Australia and Norway might be on opposite ends of the Earth but the Matildas have many links to the Scandinavian country, their next opponents at the World Cup.

The Matildas face Norway, the world No.12s on Sunday morning (AEST), for a place in the quarter finals in France.

Ante Milicic's team can't say they're unfamiliar with the 'Grasshoppers'; no fewer than eight players have spent part of their club careers in Norway.

Tameka Yallop is still based there, with heavyweights Klepp, while backup goalkeeper Mackenzie Arnold spent last year at Arna-Bjornar.

Aivi Luik and Teigen Allen spent 2017 at Valarenga, when a four-strong Aussie contingent of Chloe Logarzo, Emily Gielnik, Ellie Carpenter and Gema Simon were at Avaldsnes.

It was there that Logarzo, Simon and Gielnik took on Spanish giants Barcelona in an unforgettable football moment for the trio.

"Norway definitely taught me a lot about myself," Logarzo said.

"It was good for me to go overseas and play overseas for the first time being away for eight months.
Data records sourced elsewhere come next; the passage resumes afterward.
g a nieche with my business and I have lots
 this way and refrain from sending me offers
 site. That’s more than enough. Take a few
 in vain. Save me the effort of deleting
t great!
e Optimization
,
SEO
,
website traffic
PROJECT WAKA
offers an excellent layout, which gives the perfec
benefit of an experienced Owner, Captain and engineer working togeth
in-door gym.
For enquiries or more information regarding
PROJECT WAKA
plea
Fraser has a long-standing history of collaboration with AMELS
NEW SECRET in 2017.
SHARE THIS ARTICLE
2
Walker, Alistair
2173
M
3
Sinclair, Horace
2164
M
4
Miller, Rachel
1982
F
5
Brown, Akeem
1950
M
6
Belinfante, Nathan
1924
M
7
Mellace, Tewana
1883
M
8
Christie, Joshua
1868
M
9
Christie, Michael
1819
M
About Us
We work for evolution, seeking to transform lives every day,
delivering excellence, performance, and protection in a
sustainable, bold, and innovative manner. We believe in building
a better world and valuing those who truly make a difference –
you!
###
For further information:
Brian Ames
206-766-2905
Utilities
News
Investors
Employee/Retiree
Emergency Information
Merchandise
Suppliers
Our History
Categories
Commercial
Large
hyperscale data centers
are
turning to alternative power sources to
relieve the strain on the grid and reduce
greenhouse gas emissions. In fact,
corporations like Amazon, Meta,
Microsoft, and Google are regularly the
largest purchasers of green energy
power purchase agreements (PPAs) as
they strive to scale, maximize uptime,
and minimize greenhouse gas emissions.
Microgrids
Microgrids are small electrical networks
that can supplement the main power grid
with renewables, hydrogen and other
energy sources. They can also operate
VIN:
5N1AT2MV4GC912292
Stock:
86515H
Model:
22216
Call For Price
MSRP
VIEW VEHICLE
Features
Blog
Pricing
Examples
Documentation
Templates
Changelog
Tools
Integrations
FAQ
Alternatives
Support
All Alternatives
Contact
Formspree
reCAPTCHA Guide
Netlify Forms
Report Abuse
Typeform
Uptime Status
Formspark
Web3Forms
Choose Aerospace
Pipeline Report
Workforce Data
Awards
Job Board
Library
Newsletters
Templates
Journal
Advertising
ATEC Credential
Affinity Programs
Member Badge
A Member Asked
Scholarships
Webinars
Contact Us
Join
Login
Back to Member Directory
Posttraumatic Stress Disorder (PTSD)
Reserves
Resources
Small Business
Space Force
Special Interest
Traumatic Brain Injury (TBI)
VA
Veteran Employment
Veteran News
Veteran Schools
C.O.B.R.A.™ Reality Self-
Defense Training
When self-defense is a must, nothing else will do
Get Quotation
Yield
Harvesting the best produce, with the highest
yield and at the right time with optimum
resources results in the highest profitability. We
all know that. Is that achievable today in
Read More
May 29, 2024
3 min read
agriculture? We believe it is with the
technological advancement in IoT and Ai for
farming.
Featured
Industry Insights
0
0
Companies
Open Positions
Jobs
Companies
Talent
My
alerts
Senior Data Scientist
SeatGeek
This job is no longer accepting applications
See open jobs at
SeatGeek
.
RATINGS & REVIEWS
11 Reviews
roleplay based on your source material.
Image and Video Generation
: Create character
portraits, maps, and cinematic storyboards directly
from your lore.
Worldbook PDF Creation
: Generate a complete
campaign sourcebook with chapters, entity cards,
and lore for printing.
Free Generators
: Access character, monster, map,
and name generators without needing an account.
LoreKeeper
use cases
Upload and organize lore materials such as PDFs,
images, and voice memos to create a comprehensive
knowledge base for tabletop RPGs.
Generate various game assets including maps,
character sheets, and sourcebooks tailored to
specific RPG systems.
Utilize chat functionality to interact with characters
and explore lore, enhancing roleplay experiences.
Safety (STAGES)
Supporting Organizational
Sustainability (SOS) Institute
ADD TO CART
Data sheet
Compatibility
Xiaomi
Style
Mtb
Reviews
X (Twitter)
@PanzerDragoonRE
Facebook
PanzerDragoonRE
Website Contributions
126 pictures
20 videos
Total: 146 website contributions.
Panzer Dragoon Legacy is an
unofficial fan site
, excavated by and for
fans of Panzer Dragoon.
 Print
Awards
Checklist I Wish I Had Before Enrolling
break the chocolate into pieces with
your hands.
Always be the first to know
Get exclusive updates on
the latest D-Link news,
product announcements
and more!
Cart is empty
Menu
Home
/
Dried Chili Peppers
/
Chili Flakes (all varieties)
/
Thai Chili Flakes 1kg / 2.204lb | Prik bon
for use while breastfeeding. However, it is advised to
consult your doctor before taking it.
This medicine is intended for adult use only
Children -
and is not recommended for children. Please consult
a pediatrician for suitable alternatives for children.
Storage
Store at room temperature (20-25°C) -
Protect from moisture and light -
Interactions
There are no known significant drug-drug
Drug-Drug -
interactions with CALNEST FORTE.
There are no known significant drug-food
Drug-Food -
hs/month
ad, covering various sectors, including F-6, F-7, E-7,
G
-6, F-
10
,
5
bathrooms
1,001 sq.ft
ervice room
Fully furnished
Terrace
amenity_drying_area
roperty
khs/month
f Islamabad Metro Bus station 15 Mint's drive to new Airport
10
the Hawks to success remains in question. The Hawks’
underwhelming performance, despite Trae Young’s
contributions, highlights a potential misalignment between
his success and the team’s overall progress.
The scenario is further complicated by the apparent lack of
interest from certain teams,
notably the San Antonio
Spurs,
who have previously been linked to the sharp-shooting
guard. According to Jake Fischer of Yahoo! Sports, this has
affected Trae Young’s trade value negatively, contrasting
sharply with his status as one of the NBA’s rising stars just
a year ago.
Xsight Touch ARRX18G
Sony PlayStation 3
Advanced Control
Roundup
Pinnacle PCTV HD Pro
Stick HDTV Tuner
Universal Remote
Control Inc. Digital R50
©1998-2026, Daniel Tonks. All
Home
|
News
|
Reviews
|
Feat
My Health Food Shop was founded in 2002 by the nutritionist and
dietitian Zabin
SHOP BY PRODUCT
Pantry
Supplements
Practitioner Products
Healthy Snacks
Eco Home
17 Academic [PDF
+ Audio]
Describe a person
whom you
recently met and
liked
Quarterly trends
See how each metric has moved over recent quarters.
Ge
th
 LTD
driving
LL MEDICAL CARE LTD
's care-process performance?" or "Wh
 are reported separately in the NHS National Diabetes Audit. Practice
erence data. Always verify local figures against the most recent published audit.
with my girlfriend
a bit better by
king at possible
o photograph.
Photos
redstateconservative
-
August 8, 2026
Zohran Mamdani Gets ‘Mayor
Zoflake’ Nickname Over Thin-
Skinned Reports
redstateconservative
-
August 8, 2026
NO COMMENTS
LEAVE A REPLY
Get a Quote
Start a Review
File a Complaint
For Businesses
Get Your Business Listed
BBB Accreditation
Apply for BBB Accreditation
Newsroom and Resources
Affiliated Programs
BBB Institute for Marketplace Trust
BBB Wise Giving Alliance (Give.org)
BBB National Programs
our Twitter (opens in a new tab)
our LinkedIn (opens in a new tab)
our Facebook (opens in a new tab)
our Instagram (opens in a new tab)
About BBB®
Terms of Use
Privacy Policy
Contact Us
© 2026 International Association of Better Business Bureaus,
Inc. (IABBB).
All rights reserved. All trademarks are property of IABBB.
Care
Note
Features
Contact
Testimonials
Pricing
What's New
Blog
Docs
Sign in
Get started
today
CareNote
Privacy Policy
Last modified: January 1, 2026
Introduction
"It was definitely really challenging.

"Norwegians are very introverted. Not like us Aussies. No one really wanted to hang out.

"I learned how to push myself to the boundaries, how to be happy by myself."

To Logarzo, Norway's league is ahead of Australia's W-League in terms of pay, professionalism and venues, but not in other areas.

"(In Austalia) we had the coaches and we had the drive and the players," she said.

"Football-wise, it made me appreciate Australia and the coaches and the lifestyle that we have."

Logarzo ended up leaving her club after a falling out with her coach.

Carpenter was also at the club through the season, aged 17 at the time, but wasn't able to play due to to visa restrictions.

"They're all pretty physical. Quite fast, athletic," she said.

"The style of football is similar to us, a bit more direct also ... they're a good footballing country."

Finding her time in Norway to be enriching, Carpenter helped her club Canberra United recruit seasoned international Elise Thorsnes for last year's W-League.

In one of football's full circle moments, Carpenter is likely to find herself marking the 30-year-old on Sunday.

While Logarzo found the cultural differences challenging, she said the nations overlapped on the field in one major way.

"Getting stuck in. That's the biggest thing," she said.

"Australians like a good fight and they definitely like a good fight as well.

It's a fight Logarzo is "100 per cent" happy to take on with her midfield partner Yallop.

"We're small but we pack a punch," she said.